Plants might perceive pathogenic IAA in the manner of auxin receptors such as TIR1. TIR1 bound with IAA facilitates the interaction of TIR1 and auxin-signaling repressor protein Aux/IAA, which leads to degradation of Aux/IAA and derepression of ARF-controlled auxin-regulated gene expression (Woodward and Bartel, 2005; Tan et al., 2007). A series of downstream events in the auxin-signaling pathway are activated (Woodward and Bartel, 2005) and may promote auxin biosynthesis in plants (Figure 2). This hypothesis is supported by the evidence that IAA or pathogen infection can induce plant IAA synthesis-related genes. Exogenous IAA can induce the expression of some paralogs of the YUCCA family, which is important for plant auxin biosynthesis in Arabidopsis, in the black cottonwood Populus trichocarpa (Figure 1; Zhao et al., 2001; Xia et al., 2009). Indole-3-acetaldehyde oxidase (AAO) and nitrilase (NIT) are two protein families involved in the two Trp-dependent pathways for IAA biosynthesis in plants, respectively (Woodward and Bartel, 2005). Some paralogs of AAO and NIT families are induced by exogenous IAA treatment in rice (Fu et al., 2011). The expression of an NIT gene is increased in Xcc-infected Arabidopsis (O’Donnell et al., 2003). AAO and NIT genes are markedly induced in susceptible rice plants after infection with M. oryzae, Xoc, or Xoo, which is accompanied by accumulation of IAA in the infected tissues (Ding et al., 2008; Fu et al., 2011). Furthermore, IG and camalexin accumulation is negatively and positively controlled by some members of ARFs, respectively (Robert-Seilaniantz et al., 2011), which endows the plant with greater susceptibility to biotrophic pathogens and more resistance to necrotrophic pathogens (Figure 2). However, both models may be active in one plant–pathogen interaction.

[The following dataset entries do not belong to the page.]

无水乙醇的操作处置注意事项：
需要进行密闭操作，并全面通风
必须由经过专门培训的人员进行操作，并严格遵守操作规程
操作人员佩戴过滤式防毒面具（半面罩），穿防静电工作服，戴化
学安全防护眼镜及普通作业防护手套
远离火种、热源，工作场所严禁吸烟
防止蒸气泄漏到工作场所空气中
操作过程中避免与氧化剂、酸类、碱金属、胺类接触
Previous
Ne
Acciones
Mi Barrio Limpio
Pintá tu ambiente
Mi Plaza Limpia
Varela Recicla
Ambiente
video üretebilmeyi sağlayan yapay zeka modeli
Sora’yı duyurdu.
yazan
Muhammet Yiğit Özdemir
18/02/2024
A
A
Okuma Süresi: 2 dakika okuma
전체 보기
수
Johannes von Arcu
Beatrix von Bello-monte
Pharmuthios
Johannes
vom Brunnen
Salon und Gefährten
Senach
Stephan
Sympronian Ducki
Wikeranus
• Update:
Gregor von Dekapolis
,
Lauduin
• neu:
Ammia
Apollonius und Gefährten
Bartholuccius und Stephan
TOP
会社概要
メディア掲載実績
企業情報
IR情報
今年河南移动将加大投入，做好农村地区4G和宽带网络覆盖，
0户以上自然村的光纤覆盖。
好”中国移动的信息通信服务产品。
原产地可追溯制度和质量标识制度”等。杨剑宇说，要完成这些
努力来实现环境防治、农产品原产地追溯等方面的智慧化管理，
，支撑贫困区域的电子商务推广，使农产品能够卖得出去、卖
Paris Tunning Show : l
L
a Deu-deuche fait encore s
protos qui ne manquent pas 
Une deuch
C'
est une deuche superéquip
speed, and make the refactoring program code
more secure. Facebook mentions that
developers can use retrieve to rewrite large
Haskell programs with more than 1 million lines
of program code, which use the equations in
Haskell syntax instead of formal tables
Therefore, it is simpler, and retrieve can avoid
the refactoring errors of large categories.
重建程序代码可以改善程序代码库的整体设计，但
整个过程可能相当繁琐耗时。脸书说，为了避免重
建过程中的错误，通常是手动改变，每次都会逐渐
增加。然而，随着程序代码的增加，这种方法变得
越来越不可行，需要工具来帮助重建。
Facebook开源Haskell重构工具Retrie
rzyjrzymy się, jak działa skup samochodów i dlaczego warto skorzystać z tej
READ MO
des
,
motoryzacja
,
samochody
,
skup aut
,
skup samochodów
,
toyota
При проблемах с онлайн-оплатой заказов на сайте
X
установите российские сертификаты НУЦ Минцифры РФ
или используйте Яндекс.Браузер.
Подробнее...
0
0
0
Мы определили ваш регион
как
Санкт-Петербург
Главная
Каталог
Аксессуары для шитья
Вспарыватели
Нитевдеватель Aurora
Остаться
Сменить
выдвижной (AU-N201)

Plants and pathogens communicate with each other in a conversation through auxin. Further studies on the physiologic and pathogenetic effects of auxin, the bilateral performance of auxin to different kinds of pathogens, and the fine-tuned interplay between auxin signaling and secondary metabolism and other hormone signaling will lead to a better understanding of auxin signaling in plant–pathogen interactions. Besides these theoretical inquiries, manipulating auxin signaling to endow plants with enhanced disease resistance will attract increasing attention and be put into practice in the future.

The authors declare that the research was conducted in the absence of any commercial or financial relationships that could be construed as a potential conflict of interest.